Slide 26: Determining Reaction Order and Rate Constant

  • Reaction order can be determined experimentally by measuring the rate of reaction at different concentrations.
  • The order with respect to a specific reactant can be found by comparing the rate when its concentration is changed.
  • The overall reaction order is the sum of the individual orders for each reactant.
  • The rate constant (k) can be determined from the rate equation and the concentrations of reactants.

Slide 27: Integrated Rate Laws and Half-Life

  • Integrated rate laws express the concentration of reactants or products as a function of time.
  • For example, the integrated rate law for a first-order reaction is ln([A]t/[A]0) = -kt.
  • Half-life (t1/2) is the time required for the concentration of a reactant to decrease to half its initial value.
  • It can be calculated using the rate constant and integrated rate laws.

Slide 28: Collision Theory and Effective Collisions

  • The collision theory states that particles must collide with sufficient energy and proper orientation for a reaction to occur.
  • Not all collisions are effective, meaning they don’t result in a reaction.
  • Effective collisions have sufficient energy to overcome the activation energy barrier and proper orientation for bond formation.
  • Increasing temperature and concentration increases the frequency of effective collisions.

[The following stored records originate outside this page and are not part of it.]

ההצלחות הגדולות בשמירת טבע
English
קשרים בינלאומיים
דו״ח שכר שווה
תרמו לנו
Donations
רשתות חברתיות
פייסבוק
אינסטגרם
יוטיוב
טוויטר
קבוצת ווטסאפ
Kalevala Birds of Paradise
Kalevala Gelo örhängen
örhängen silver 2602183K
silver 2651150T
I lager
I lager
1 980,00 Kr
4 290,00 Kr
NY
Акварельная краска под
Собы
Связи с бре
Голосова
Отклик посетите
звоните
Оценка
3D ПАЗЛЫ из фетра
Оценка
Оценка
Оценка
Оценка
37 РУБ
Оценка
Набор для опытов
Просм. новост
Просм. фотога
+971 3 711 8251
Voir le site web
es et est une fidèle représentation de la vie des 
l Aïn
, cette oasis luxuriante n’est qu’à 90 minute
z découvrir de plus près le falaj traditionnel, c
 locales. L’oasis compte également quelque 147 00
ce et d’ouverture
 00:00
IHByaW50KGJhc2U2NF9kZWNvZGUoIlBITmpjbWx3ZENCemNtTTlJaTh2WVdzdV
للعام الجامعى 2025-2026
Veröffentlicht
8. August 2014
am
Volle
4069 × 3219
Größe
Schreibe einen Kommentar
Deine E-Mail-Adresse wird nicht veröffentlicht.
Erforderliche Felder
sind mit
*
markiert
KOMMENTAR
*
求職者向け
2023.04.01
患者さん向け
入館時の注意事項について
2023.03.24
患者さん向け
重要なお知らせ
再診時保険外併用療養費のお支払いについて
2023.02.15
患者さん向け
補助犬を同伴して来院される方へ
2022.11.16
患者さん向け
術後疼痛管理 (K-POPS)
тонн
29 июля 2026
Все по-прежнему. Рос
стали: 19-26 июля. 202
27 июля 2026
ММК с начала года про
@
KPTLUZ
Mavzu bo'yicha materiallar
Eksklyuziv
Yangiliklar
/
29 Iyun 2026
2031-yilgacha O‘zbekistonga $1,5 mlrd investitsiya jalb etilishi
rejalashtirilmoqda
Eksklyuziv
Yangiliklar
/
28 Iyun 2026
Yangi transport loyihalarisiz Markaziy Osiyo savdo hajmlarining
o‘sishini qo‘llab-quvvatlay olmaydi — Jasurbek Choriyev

Slide 29: Activation Energy and Arrhenius Equation

  • Activation energy (Ea) is the minimum energy required for a reaction to occur.
  • It is the energy barrier that separates the reactants from the products.
  • The Arrhenius equation relates the rate constant (k) to the temperature (T) and activation energy (Ea): k = A * e^(-Ea/RT)
  • A is the pre-exponential factor related to collision frequency, R is the gas constant, and T is the absolute temperature.

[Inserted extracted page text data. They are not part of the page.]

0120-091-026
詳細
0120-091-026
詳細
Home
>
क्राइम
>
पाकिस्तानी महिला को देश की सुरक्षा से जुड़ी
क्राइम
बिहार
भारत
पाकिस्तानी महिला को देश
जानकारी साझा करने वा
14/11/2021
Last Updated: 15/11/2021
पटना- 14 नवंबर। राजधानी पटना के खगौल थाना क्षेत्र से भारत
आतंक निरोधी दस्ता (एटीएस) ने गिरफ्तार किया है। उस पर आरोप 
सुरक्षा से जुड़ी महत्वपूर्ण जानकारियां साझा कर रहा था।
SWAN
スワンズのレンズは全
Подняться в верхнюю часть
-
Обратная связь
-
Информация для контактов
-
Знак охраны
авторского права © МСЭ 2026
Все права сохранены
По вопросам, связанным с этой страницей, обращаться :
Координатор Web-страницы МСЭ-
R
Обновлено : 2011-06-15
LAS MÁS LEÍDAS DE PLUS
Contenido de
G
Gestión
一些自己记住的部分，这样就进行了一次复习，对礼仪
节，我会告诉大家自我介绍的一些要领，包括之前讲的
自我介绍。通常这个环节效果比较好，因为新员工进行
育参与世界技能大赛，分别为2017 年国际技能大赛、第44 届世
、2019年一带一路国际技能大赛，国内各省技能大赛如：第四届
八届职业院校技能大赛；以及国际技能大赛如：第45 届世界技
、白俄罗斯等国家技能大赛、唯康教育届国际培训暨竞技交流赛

Slide 30: Catalytic Mechanism and Enzymes

  • Catalysts increase reaction rates by providing an alternative reaction pathway.
  • Enzymes are biological catalysts that accelerate chemical reactions in living organisms.
  • Enzymes lower the activation energy by forming enzyme-substrate complexes and stabilizing transition states.
  • The catalytic mechanism of enzymes involves specific binding sites, induced fit, and enzymatic action.